▶ **Task list**
(a) According to the post on Schrijver's book and the Tardos result, on which pages of the book does the Tardos result appear?
(b) Pick up the post on Schrijver's book and the Tardos result immediately after its final sentence and keep writing.

▶ **Text for analysis**

Schrijver's book, Tardos result, and {0,+1,-1} matrices

Schrijver's book has a chapter 15 which is titled Further polynomiality results in linear programming. In that chapter, he covers some additional methods of solution -- as opposed to well known results by Khachiyan, Karmarkar and others -- to the LP problem. The additional results being Megiddo's result, Tardos result. My post on Megiddo's result is this. The result by by Tardos (corollary 15.3a of the book) is significant as it gives a characterization of {0,+1,-1} matrices. It is in pages 195-199 of Schrijver's book. Also, Megiddo's result follows in pages 199-204. The following is the statement we are interested in:

Corollary 15.3a: Tardos result states that there exists a strongly polynomial time algorithm for rational LP problems with {0,+1,-1} constraint matrix.

▶ **Given data**
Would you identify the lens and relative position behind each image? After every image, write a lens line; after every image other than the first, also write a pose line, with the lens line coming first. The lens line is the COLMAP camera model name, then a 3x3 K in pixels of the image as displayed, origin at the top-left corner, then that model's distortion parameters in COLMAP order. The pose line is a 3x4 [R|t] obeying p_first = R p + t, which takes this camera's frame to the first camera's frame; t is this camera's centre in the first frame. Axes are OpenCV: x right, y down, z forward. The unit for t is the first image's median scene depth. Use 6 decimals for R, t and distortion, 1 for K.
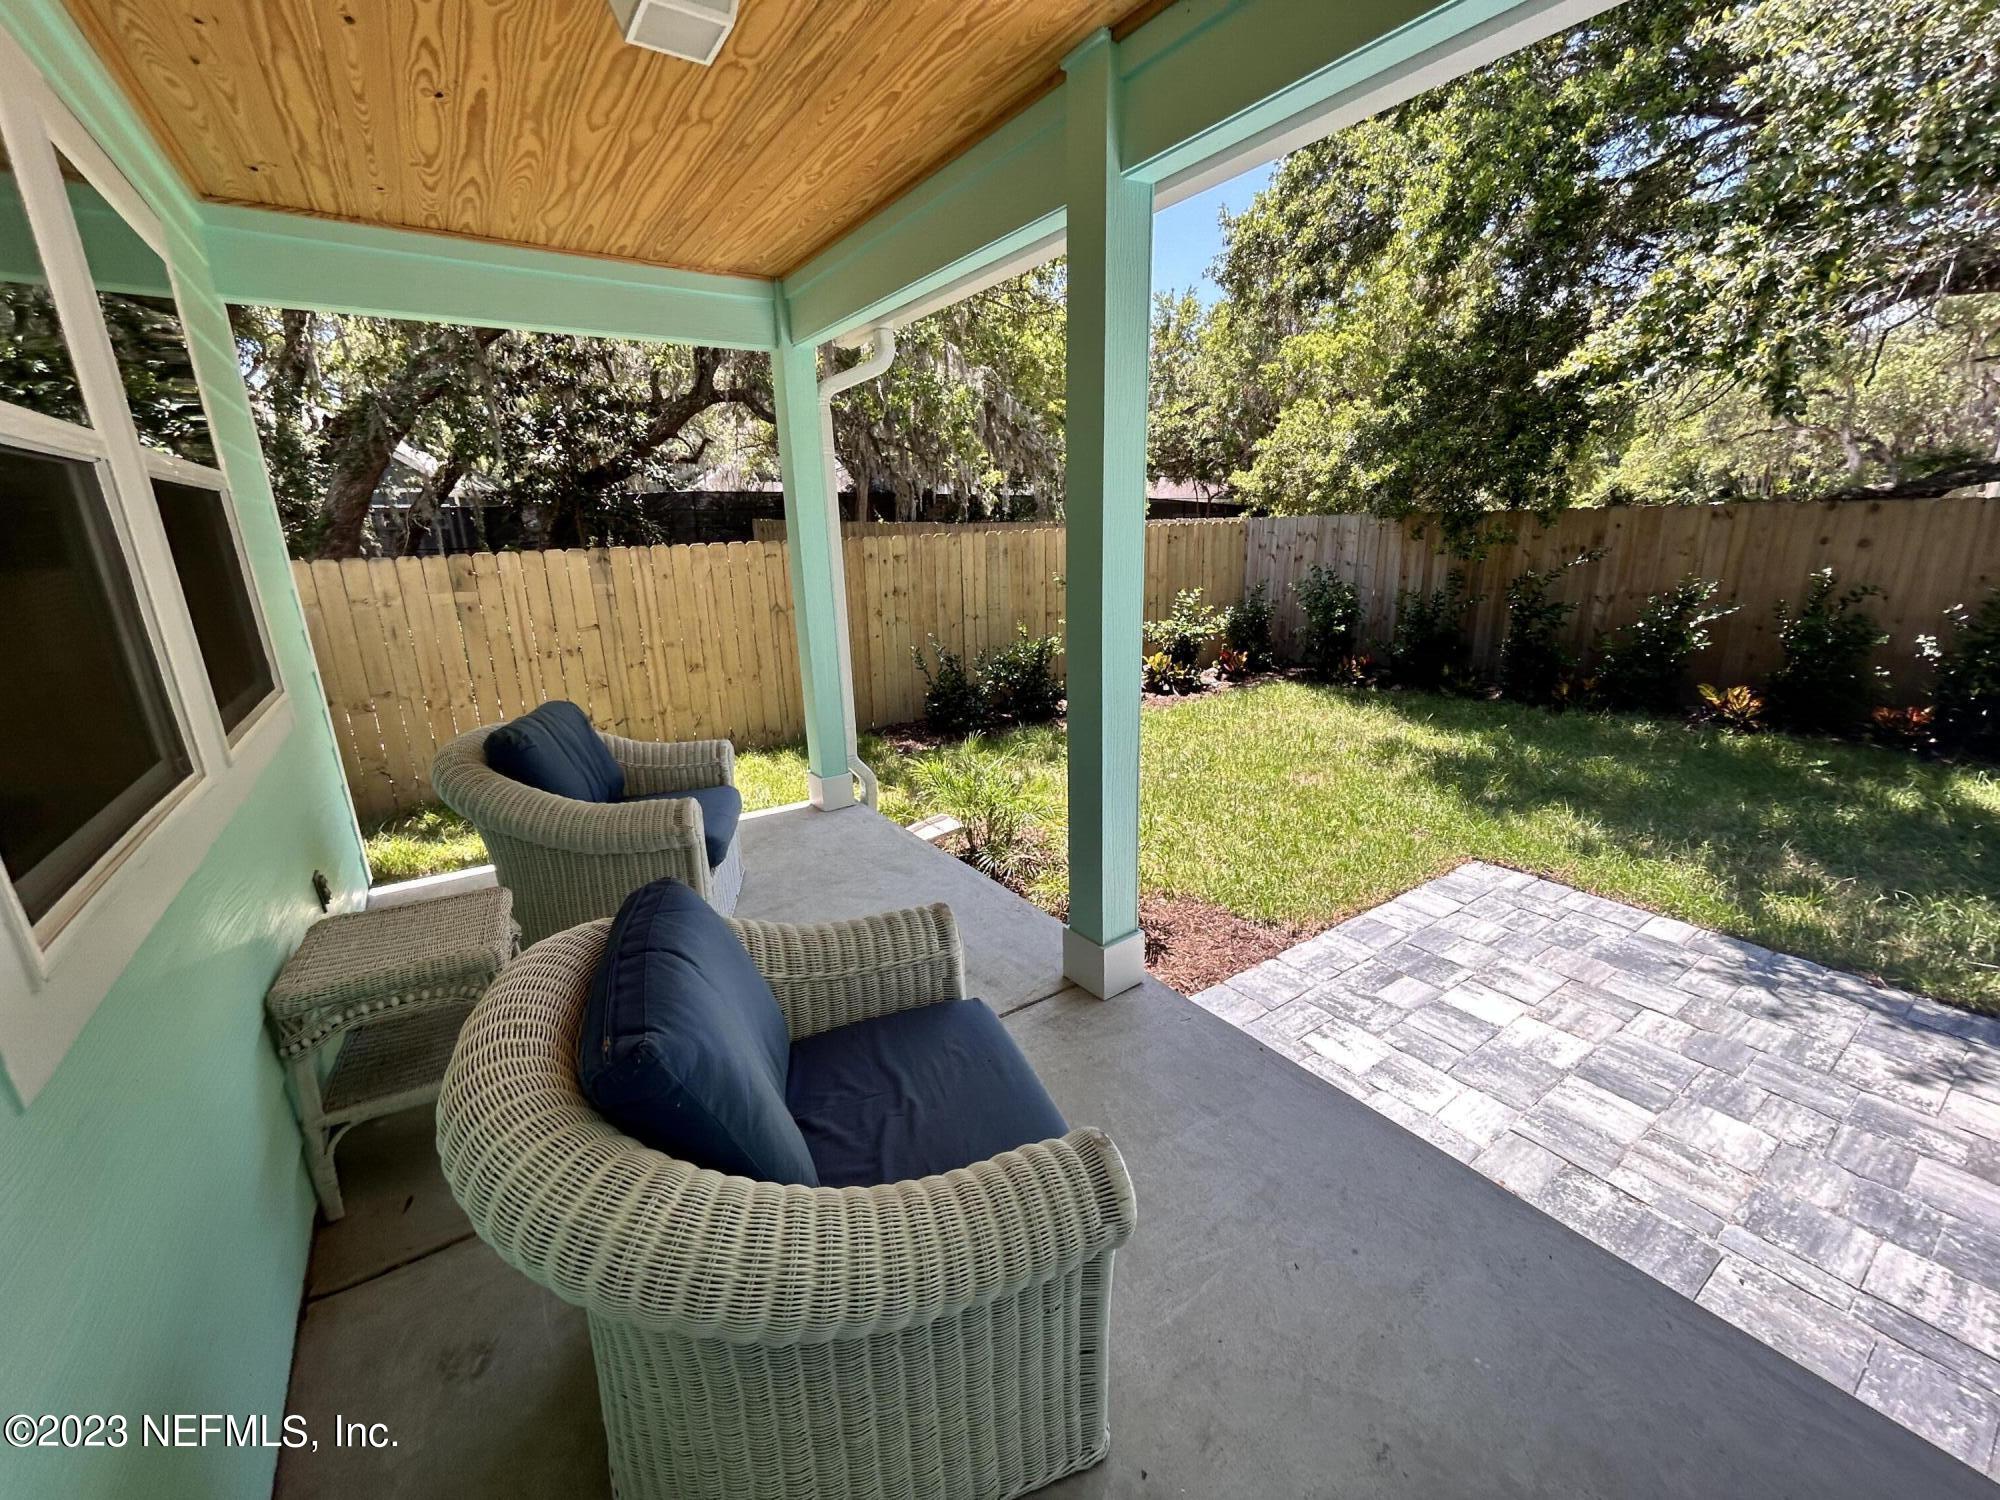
lens RADIAL K [[806.4, 0, 1002.5], [0, 806.4, 755.2], [0, 0, 1]] dist [-0.001377, -0.000158]
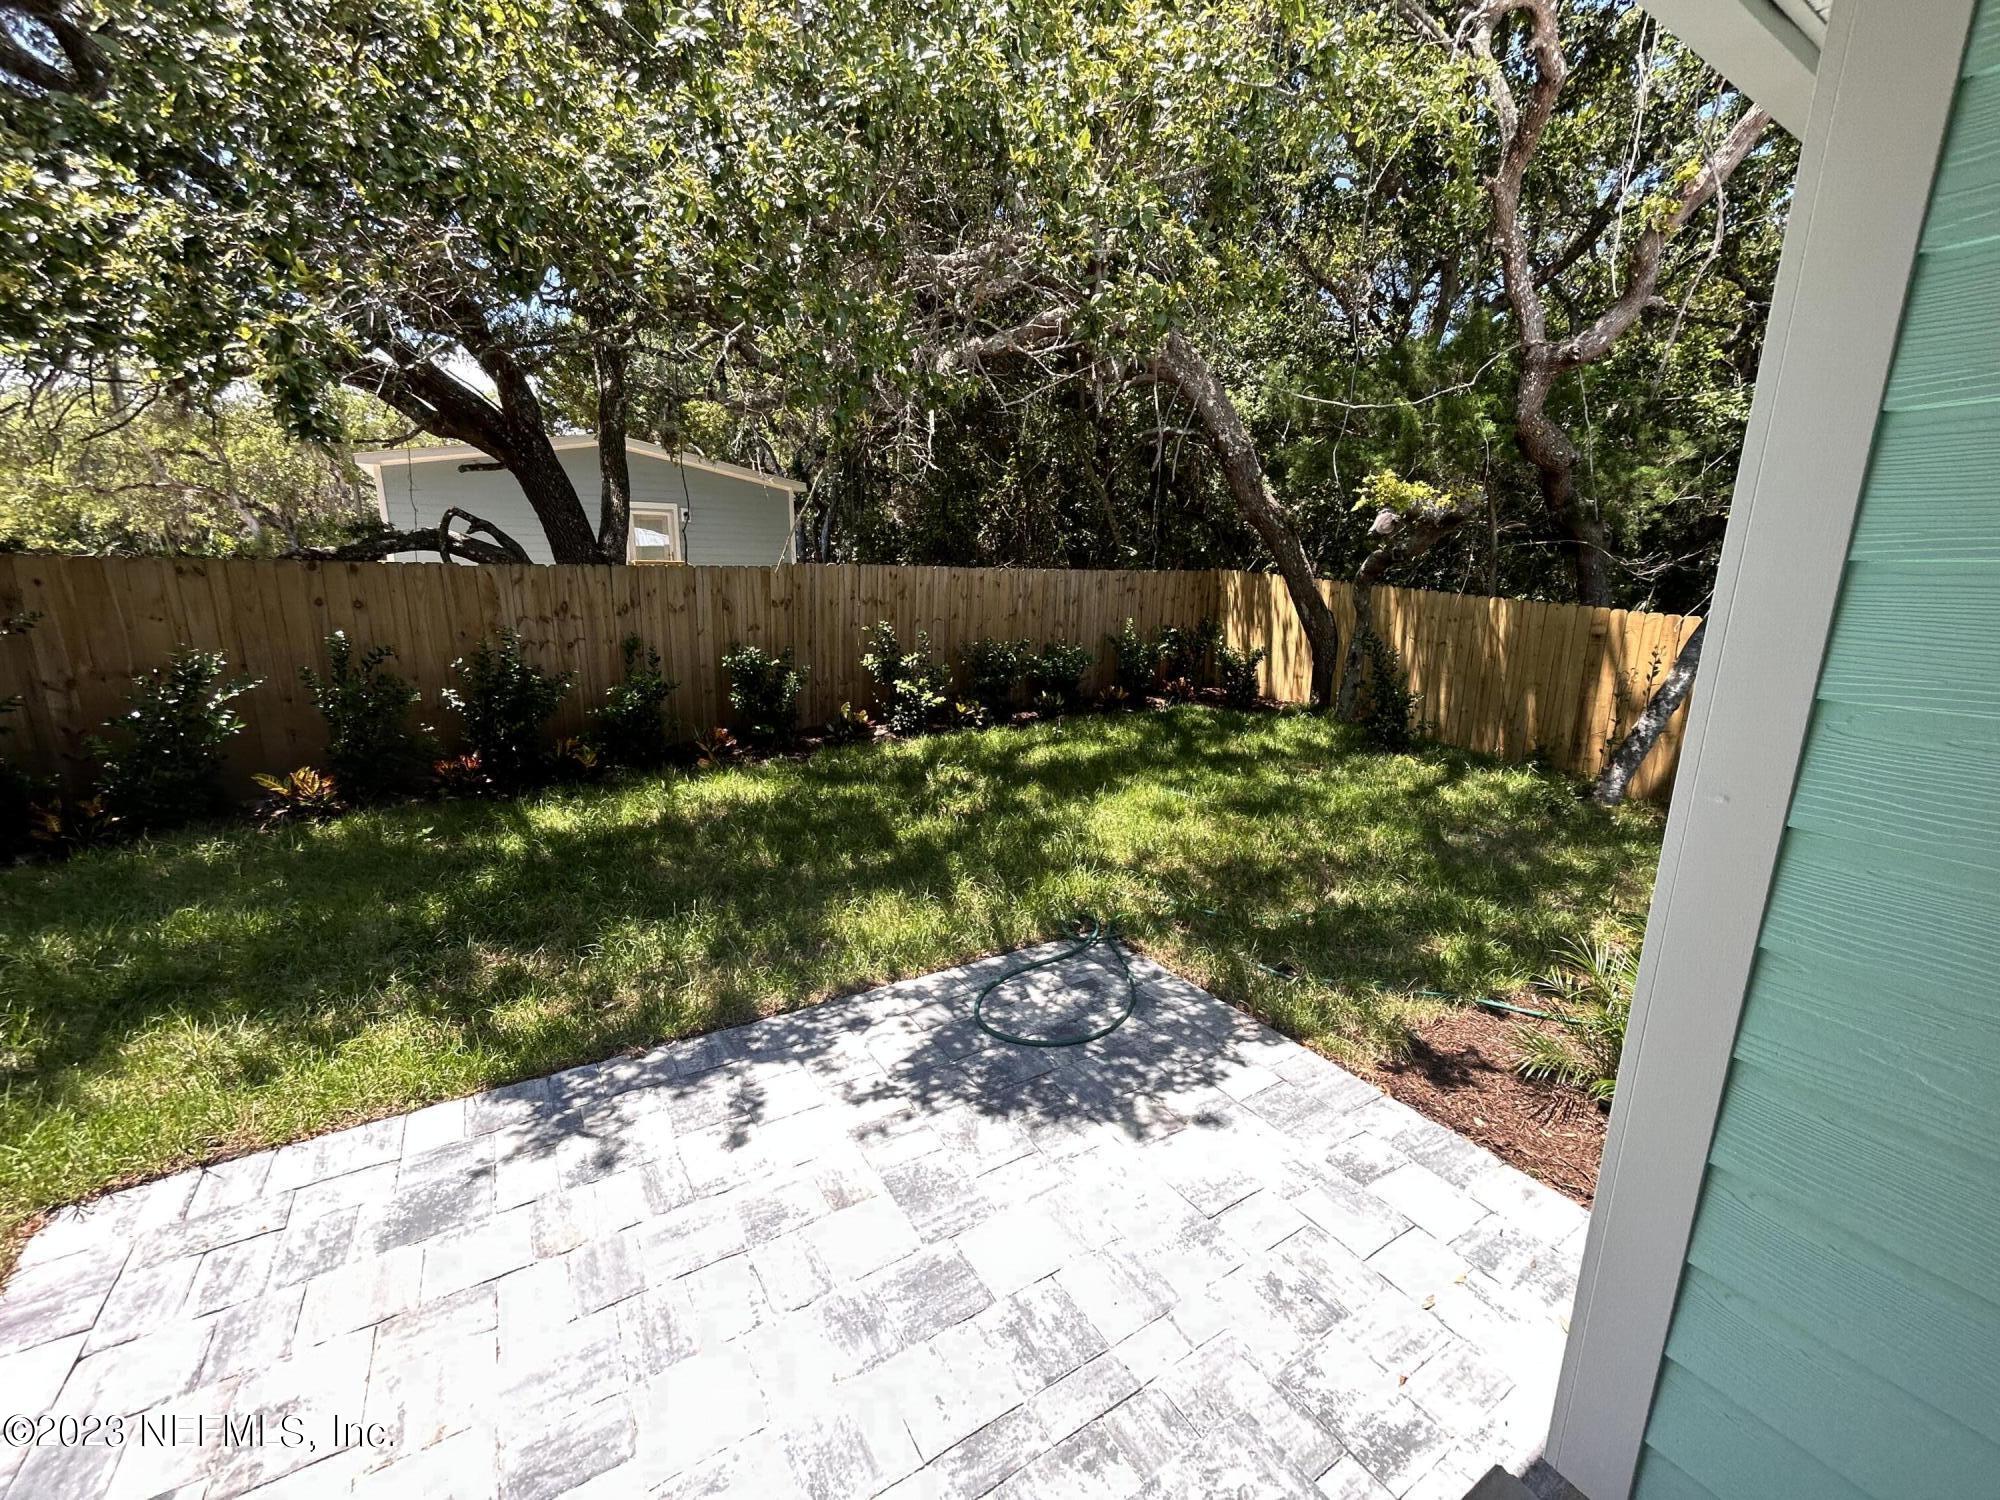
lens RADIAL K [[806.4, 0, 1004.3], [0, 806.4, 756.1], [0, 0, 1]] dist [-0.001377, -0.000158]
pose [[0.047875, -0.192547, 0.980119, 0.158002], [0.259107, 0.950049, 0.173983, -0.078129], [-0.964661, 0.245626, 0.095374, 0.276475]]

▶ **Solved problems**
(a) Pages 195-199.

(b)
Intuition: The intuition for this corollary is pretty clear: Khachiyan's method is a polynomial time algorithm, but not strictly polynomial time algorithm. The running time of Khachiyan's algorithm -- for a problem of the type Ax <= b -- is dependent on not just the size of the matrix A, meaning the number of rows and columns of A, but also the number of bits used in encoding the matrix A. OTOH, when we restrict the matrix A to be a {0,+1,-1} matrix, which means we are operating in the unary mode, Khachiyan's algorithm takes strictly polynomial time.

The other contribution of Tardos is that the running time of Khachiyan's algorithm takes time independent of either the size of b or the number of bits used in encoding b. This is as important contribution, as we can reduce the problem complexity to that of a homogeneous system.

Look up if Schrijver's new book has any more information on the same.
What does Schrijver's books says about hypergraphs??

Schrijver's new book also has lot of information on these questions. esp. in chapters 21,24 etc.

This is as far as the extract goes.